Aim: Transcribe every line of the listing below word for word, keeping the same order and spelling.

★ ★ ★

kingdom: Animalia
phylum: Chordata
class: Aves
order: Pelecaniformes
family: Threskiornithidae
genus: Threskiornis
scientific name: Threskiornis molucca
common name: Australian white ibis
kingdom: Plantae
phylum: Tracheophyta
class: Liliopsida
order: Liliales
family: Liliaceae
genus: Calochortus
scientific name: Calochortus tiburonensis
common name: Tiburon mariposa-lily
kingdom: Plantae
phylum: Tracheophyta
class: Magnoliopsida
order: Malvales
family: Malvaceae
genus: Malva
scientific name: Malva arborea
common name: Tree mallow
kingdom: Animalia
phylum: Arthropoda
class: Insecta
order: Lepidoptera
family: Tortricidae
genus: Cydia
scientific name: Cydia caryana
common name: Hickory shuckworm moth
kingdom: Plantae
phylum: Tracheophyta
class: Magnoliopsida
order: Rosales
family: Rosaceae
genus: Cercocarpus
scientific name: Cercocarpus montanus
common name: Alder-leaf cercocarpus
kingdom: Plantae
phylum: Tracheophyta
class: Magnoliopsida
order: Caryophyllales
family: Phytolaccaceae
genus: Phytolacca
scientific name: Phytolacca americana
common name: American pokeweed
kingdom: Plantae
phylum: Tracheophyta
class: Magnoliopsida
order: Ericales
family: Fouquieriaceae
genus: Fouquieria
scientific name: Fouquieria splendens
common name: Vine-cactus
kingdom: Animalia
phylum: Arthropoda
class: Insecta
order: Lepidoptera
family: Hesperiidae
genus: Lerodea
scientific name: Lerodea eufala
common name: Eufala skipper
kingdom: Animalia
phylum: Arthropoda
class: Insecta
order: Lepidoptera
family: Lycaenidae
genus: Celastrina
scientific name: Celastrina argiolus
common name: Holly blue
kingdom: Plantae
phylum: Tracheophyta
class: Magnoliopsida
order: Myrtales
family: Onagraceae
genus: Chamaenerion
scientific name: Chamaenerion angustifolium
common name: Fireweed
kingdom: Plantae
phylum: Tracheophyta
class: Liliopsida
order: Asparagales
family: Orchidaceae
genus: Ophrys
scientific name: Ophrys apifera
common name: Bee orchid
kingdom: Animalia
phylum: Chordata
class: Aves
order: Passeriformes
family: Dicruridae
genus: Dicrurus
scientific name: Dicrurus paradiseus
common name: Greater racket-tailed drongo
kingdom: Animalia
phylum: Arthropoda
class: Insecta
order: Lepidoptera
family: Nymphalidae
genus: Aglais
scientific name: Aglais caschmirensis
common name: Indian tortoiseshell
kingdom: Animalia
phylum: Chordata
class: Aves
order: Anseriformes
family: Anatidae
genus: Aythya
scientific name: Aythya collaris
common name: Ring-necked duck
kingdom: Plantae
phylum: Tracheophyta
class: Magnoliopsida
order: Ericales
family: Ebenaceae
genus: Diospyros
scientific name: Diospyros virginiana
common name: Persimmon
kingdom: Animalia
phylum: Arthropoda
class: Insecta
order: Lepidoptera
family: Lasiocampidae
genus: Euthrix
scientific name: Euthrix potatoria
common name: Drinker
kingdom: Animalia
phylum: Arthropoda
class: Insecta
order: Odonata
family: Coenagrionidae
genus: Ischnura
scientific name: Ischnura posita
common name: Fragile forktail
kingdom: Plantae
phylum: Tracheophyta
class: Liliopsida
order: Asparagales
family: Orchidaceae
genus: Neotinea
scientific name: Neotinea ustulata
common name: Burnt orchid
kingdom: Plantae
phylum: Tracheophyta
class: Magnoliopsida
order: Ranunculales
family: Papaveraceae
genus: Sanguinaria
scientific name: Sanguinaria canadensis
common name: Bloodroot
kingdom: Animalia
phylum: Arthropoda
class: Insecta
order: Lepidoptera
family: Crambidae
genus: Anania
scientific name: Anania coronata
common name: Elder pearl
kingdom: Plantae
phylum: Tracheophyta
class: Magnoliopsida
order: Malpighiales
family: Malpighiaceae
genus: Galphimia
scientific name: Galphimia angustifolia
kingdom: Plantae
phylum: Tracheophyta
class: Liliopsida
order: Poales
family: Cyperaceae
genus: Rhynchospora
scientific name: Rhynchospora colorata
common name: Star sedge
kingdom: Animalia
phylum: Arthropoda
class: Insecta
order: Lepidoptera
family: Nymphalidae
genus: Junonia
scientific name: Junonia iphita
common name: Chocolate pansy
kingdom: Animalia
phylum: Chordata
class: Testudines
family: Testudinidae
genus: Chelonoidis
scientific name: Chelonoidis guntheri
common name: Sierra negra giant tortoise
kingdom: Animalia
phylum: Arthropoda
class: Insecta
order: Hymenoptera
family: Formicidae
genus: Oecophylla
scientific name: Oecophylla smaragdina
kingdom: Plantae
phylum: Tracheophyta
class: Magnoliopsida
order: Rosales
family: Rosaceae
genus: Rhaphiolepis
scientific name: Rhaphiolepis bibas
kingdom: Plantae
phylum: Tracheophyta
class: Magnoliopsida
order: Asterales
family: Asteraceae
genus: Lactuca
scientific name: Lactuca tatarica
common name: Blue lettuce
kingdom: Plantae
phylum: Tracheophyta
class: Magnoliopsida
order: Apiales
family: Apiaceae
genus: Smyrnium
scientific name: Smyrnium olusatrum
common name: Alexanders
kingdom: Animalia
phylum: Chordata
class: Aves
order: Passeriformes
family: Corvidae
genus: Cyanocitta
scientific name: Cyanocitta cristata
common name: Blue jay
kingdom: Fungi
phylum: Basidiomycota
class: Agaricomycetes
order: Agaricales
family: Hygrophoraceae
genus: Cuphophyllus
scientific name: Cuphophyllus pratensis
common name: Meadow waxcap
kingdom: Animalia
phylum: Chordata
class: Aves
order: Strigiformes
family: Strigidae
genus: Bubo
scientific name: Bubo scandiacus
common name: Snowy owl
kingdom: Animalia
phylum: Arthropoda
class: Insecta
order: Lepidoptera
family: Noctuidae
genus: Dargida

★ ★ ★

The completed task:
kingdom: Animalia
phylum: Chordata
class: Aves
order: Pelecaniformes
family: Threskiornithidae
genus: Threskiornis
scientific name: Threskiornis molucca
common name: Australian white ibis
kingdom: Plantae
phylum: Tracheophyta
class: Liliopsida
order: Liliales
family: Liliaceae
genus: Calochortus
scientific name: Calochortus tiburonensis
common name: Tiburon mariposa-lily
kingdom: Plantae
phylum: Tracheophyta
class: Magnoliopsida
order: Malvales
family: Malvaceae
genus: Malva
scientific name: Malva arborea
common name: Tree mallow
kingdom: Animalia
phylum: Arthropoda
class: Insecta
order: Lepidoptera
family: Tortricidae
genus: Cydia
scientific name: Cydia caryana
common name: Hickory shuckworm moth
kingdom: Plantae
phylum: Tracheophyta
class: Magnoliopsida
order: Rosales
family: Rosaceae
genus: Cercocarpus
scientific name: Cercocarpus montanus
common name: Alder-leaf cercocarpus
kingdom: Plantae
phylum: Tracheophyta
class: Magnoliopsida
order: Caryophyllales
family: Phytolaccaceae
genus: Phytolacca
scientific name: Phytolacca americana
common name: American pokeweed
kingdom: Plantae
phylum: Tracheophyta
class: Magnoliopsida
order: Ericales
family: Fouquieriaceae
genus: Fouquieria
scientific name: Fouquieria splendens
common name: Vine-cactus
kingdom: Animalia
phylum: Arthropoda
class: Insecta
order: Lepidoptera
family: Hesperiidae
genus: Lerodea
scientific name: Lerodea eufala
common name: Eufala skipper
kingdom: Animalia
phylum: Arthropoda
class: Insecta
order: Lepidoptera
family: Lycaenidae
genus: Celastrina
scientific name: Celastrina argiolus
common name: Holly blue
kingdom: Plantae
phylum: Tracheophyta
class: Magnoliopsida
order: Myrtales
family: Onagraceae
genus: Chamaenerion
scientific name: Chamaenerion angustifolium
common name: Fireweed
kingdom: Plantae
phylum: Tracheophyta
class: Liliopsida
order: Asparagales
family: Orchidaceae
genus: Ophrys
scientific name: Ophrys apifera
common name: Bee orchid
kingdom: Animalia
phylum: Chordata
class: Aves
order: Passeriformes
family: Dicruridae
genus: Dicrurus
scientific name: Dicrurus paradiseus
common name: Greater racket-tailed drongo
kingdom: Animalia
phylum: Arthropoda
class: Insecta
order: Lepidoptera
family: Nymphalidae
genus: Aglais
scientific name: Aglais caschmirensis
common name: Indian tortoiseshell
kingdom: Animalia
phylum: Chordata
class: Aves
order: Anseriformes
family: Anatidae
genus: Aythya
scientific name: Aythya collaris
common name: Ring-necked duck
kingdom: Plantae
phylum: Tracheophyta
class: Magnoliopsida
order: Ericales
family: Ebenaceae
genus: Diospyros
scientific name: Diospyros virginiana
common name: Persimmon
kingdom: Animalia
phylum: Arthropoda
class: Insecta
order: Lepidoptera
family: Lasiocampidae
genus: Euthrix
scientific name: Euthrix potatoria
common name: Drinker
kingdom: Animalia
phylum: Arthropoda
class: Insecta
order: Odonata
family: Coenagrionidae
genus: Ischnura
scientific name: Ischnura posita
common name: Fragile forktail
kingdom: Plantae
phylum: Tracheophyta
class: Liliopsida
order: Asparagales
family: Orchidaceae
genus: Neotinea
scientific name: Neotinea ustulata
common name: Burnt orchid
kingdom: Plantae
phylum: Tracheophyta
class: Magnoliopsida
order: Ranunculales
family: Papaveraceae
genus: Sanguinaria
scientific name: Sanguinaria canadensis
common name: Bloodroot
kingdom: Animalia
phylum: Arthropoda
class: Insecta
order: Lepidoptera
family: Crambidae
genus: Anania
scientific name: Anania coronata
common name: Elder pearl
kingdom: Plantae
phylum: Tracheophyta
class: Magnoliopsida
order: Malpighiales
family: Malpighiaceae
genus: Galphimia
scientific name: Galphimia angustifolia
kingdom: Plantae
phylum: Tracheophyta
class: Liliopsida
order: Poales
family: Cyperaceae
genus: Rhynchospora
scientific name: Rhynchospora colorata
common name: Star sedge
kingdom: Animalia
phylum: Arthropoda
class: Insecta
order: Lepidoptera
family: Nymphalidae
genus: Junonia
scientific name: Junonia iphita
common name: Chocolate pansy
kingdom: Animalia
phylum: Chordata
class: Testudines
family: Testudinidae
genus: Chelonoidis
scientific name: Chelonoidis guntheri
common name: Sierra negra giant tortoise
kingdom: Animalia
phylum: Arthropoda
class: Insecta
order: Hymenoptera
family: Formicidae
genus: Oecophylla
scientific name: Oecophylla smaragdina
kingdom: Plantae
phylum: Tracheophyta
class: Magnoliopsida
order: Rosales
family: Rosaceae
genus: Rhaphiolepis
scientific name: Rhaphiolepis bibas
kingdom: Plantae
phylum: Tracheophyta
class: Magnoliopsida
order: Asterales
family: Asteraceae
genus: Lactuca
scientific name: Lactuca tatarica
common name: Blue lettuce
kingdom: Plantae
phylum: Tracheophyta
class: Magnoliopsida
order: Apiales
family: Apiaceae
genus: Smyrnium
scientific name: Smyrnium olusatrum
common name: Alexanders
kingdom: Animalia
phylum: Chordata
class: Aves
order: Passeriformes
family: Corvidae
genus: Cyanocitta
scientific name: Cyanocitta cristata
common name: Blue jay
kingdom: Fungi
phylum: Basidiomycota
class: Agaricomycetes
order: Agaricales
family: Hygrophoraceae
genus: Cuphophyllus
scientific name: Cuphophyllus pratensis
common name: Meadow waxcap
kingdom: Animalia
phylum: Chordata
class: Aves
order: Strigiformes
family: Strigidae
genus: Bubo
scientific name: Bubo scandiacus
common name: Snowy owl
kingdom: Animalia
phylum: Arthropoda
class: Insecta
order: Lepidoptera
family: Noctuidae
genus: Dargida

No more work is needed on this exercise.